Board Committees
The following committees deal with the Group's affairs and provide experienced and objective advice to the Board.
Audit Committee
The Audit Committee currently comprises Chris Ells and Mark Parker. It is chaired by Chris Ells. If issues arise which are deemed outside the areas of expertise of the committee, independent expert advice will be sought.
Its main responsibilities are as follows:
- To ensure the operation of good financial practices throughout the Company and the integrity of financial information;
- To ensure that appropriate controls are in place to protect the Company's assets;
- To conduct meetings with the Company's auditors as required, and to receive their Audit plan as well as Findings reports on Annual audits
- To review the Company's risk management policies;
- To review the interim and annual financial statements; and
- To review all aspects of the audit programme and the provision of non-audit services by the auditors, and to approve their fee proposals.

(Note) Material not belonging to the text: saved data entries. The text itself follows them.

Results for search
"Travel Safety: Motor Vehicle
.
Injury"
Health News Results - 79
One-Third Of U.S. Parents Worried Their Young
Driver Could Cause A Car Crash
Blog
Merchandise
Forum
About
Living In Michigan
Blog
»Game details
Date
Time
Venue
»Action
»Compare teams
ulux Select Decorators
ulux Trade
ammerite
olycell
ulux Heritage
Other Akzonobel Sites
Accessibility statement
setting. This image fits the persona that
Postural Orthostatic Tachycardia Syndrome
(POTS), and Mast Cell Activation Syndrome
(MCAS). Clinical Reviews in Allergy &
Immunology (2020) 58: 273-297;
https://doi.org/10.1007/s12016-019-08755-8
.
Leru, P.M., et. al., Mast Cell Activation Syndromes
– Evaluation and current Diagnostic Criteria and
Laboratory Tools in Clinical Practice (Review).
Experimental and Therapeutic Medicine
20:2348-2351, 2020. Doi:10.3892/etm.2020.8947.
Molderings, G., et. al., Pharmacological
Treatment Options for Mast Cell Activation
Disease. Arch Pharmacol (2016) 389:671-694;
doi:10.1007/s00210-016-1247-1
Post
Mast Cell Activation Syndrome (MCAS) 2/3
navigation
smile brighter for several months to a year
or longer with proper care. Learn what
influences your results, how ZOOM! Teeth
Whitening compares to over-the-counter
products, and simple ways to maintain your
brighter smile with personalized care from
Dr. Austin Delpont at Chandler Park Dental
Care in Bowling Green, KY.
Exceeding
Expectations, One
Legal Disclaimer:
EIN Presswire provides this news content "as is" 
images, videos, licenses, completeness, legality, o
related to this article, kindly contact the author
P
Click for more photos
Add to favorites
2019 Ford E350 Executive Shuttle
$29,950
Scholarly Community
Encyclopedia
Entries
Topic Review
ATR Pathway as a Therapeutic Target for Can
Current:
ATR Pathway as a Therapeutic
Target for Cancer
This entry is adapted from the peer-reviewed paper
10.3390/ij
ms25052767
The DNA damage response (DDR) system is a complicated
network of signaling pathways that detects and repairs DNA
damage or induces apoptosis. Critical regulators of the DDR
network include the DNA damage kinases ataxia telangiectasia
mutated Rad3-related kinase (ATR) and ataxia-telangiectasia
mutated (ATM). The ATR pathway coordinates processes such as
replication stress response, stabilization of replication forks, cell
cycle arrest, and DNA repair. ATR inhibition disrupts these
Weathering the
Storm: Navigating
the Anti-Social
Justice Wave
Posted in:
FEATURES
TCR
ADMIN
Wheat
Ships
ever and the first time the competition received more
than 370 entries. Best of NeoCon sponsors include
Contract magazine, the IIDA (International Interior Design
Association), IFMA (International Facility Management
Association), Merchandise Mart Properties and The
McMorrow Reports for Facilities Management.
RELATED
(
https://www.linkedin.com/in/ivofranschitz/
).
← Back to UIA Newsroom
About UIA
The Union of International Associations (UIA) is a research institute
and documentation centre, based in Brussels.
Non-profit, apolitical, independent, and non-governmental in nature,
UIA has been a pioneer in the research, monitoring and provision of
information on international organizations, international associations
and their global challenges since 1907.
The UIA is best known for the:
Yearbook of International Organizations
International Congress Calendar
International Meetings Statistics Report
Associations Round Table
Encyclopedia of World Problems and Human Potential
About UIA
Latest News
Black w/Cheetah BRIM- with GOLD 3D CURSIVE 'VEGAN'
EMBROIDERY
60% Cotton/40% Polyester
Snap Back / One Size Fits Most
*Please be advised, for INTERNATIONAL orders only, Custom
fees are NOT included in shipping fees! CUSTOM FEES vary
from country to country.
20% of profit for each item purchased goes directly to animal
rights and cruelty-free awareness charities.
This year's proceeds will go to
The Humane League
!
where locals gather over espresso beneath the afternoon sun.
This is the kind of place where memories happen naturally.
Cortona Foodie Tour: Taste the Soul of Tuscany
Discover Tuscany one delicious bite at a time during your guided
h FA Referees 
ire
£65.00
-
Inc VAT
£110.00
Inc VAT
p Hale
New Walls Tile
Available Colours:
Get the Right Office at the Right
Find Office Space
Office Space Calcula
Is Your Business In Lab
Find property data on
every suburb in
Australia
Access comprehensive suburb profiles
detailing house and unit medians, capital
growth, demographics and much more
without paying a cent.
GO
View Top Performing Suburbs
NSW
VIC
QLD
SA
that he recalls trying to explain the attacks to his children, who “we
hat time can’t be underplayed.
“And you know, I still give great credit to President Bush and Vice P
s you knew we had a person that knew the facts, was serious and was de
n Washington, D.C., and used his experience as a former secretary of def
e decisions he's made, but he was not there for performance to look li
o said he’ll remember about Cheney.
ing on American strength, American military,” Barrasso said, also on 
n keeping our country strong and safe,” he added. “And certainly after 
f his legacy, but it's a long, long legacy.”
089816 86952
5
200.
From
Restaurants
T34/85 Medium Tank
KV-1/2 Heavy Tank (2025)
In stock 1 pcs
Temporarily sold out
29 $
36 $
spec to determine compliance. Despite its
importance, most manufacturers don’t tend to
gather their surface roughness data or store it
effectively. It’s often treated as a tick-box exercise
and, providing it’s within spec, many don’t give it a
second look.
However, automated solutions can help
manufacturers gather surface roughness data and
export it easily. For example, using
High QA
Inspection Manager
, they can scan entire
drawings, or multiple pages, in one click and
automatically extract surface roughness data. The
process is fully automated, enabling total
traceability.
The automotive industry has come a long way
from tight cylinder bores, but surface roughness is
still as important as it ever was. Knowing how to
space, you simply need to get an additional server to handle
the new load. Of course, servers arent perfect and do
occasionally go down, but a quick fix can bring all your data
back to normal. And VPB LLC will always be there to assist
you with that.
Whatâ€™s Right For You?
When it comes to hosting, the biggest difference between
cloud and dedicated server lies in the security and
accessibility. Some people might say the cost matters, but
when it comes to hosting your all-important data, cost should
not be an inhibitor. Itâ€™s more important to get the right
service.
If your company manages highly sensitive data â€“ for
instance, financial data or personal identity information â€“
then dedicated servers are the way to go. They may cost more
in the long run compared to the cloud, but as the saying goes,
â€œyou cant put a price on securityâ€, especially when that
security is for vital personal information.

The committee meets at least twice a year. A representative of the external auditors is normally invited to the committee meetings. The external auditors have direct access to the members of the committee.
Remuneration Committee
The Remuneration Committee currently comprises of Chris Ells and Mark Parker. It is chaired by Chris Ells. The committee usually meets twice per year.
Responsibilities:
- To make recommendations to the Board regarding the financial packages of the Non-Executive Directors, including benefits, bonuses, options and share based incentives;
- To make recommendations to the Board in respect of the terms of the Non-Executive Directors' service contracts and any proposed changes to those contracts; and
- To oversee the operation of the Company's share option scheme.
The remuneration packages for Non-Executive Directors are established by reference to those prevailing in the market place for directors of similar status, skills and qualifications and should be competitive to attract, retain and motivate directors of the quality required to run the business successfully, bearing in mind the company’s finances.
The Company has adopted a share dealing code that any director wishing to deal with the company’s shares is required to consult with the chairman or designated director, prior to dealing. This is in accordance with the AIM Rules, and the Chairman will take proper steps to ensure compliance by the Non-Executive Directors.
Nomination Committee
There is no Nomination committee, but in future the full board will consider any new prospective appointments on the basis of their relevant qualifications and experience.